The "mistake" you made was to to take the current in the time t = 0 circuit

and use it in the time t = infinity one... the problem is that its not the

same current... its not close but. Its true that the current will never get

above 0.9mA in the LED but it doesn't even get close to 0.7mA(well, 0.63

might be close to 0.7). So your upper bound is a bit exaggerated but might

be fine if you just need an approximation.

i.e., as I mentioned before, basicaly what you do in situations like this is

that you short the cap and reduce the circuit and figure out the values of

the quantities you want to know then you open the cap and do the same and

get the new values. What you then know, atleast in a simple circuit like

this, that there is a "smooth" decay or growth from one value to the other.

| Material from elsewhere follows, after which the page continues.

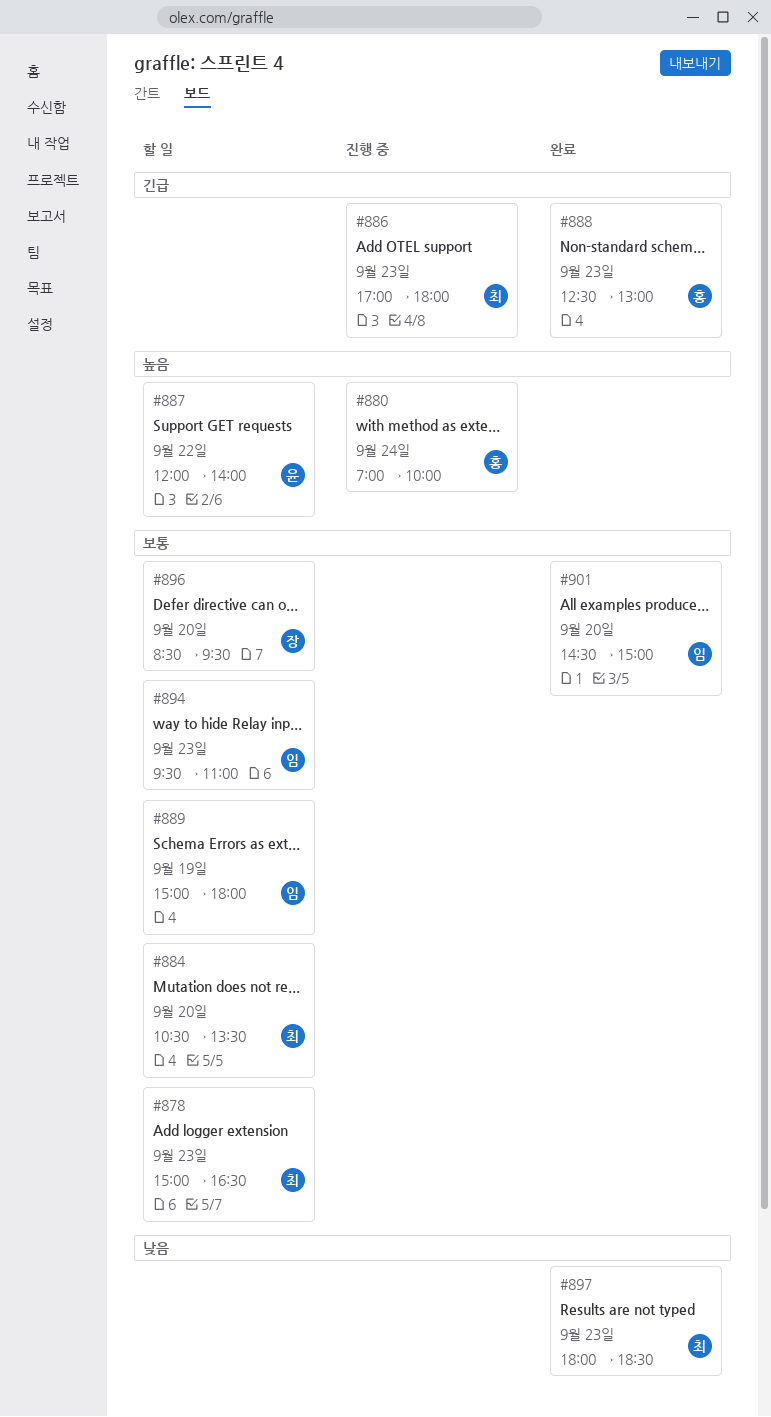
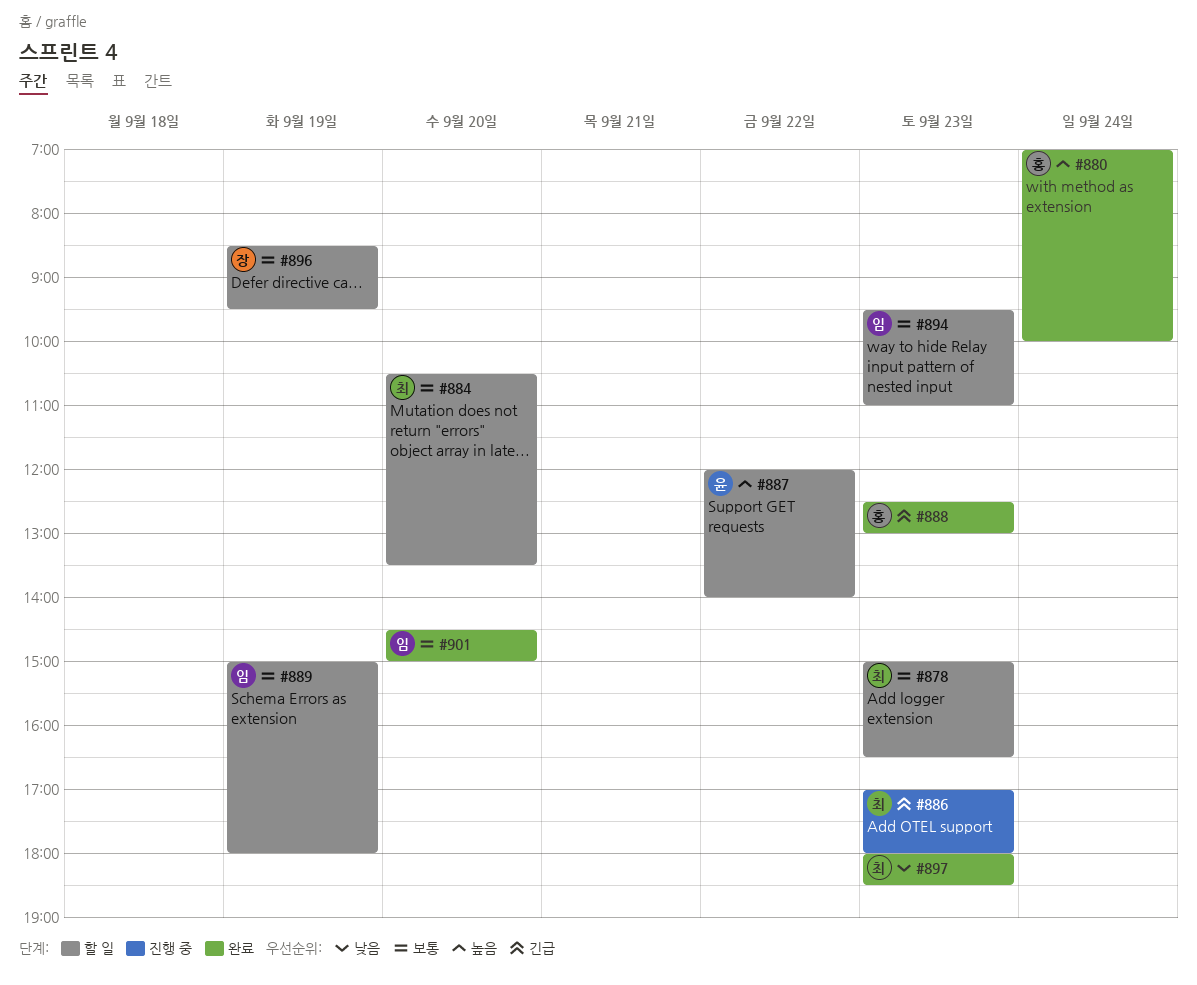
#880, status: 진행 중 -> 완료
#896, day: Sep 20 -> Sep 19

If V(0) = 10 and V(100) ~= 0

then I know that V(t) smoothly(exponentially) decays from 10 to 0 over that

time between 0 and 100 seconds.. we could linearly say something like this

then as a first approximation

V(t) = 10 - 10*t/100 for t between 0 and 100 else v(t) = 0

ofcourse we already know it decays exponentially but this is just a quick

way to get some idea. in actuality it would be something like

V(t) = 10*exp(-t/TC) for TC = the time constant which we could find a upper

bound for(if its to large, say TC = 100 then we know it will not be 0 but

only 3.67 after t = 100 but its suppose to be 0, hence the TC for this

hypothetical circuit is probably at most about TC = 10 since exp(-100/10) ~=

0.0004 which is close enough to zero for me)

Thank you in advance for wading through that.

I hope that makes some sense and is helpful. It seems like you got the gist

of how it works which is probably good enough for most basic things. Just

remember that many circuits depend on the the way a capacitor works to do

some "cool" stuff. They usually use the way a capacitor charges and

discharges to accomplish this. Another aspect of this charging/discharging

ability is that it can act as a filter for high and low

frequencies(depending on how its used)... among other things.

Hence, if you wanted to know the exact time the LED would be "on" you would

need to know how the capacitor is charging and discharging. This can be done

relatively easy by finding the equations and and figuring out when the

voltage drop across it when the switch was opened and also when there was

enough voltage across it so that there would be enough current going through

the LED(here this is an simply relationship... the higher the voltage across

the capacitor means the higher the current going through the LED)... then we

would have to know when the switch was opened which means the capacitor will

discharge through the LED... it will take a certain length of time for hte

current to drop below the amount needed to power the LED. (the nice thing

about the mathematical way is that you would know it very precisely for any

R's and C's instead of having to guess how it depends on them).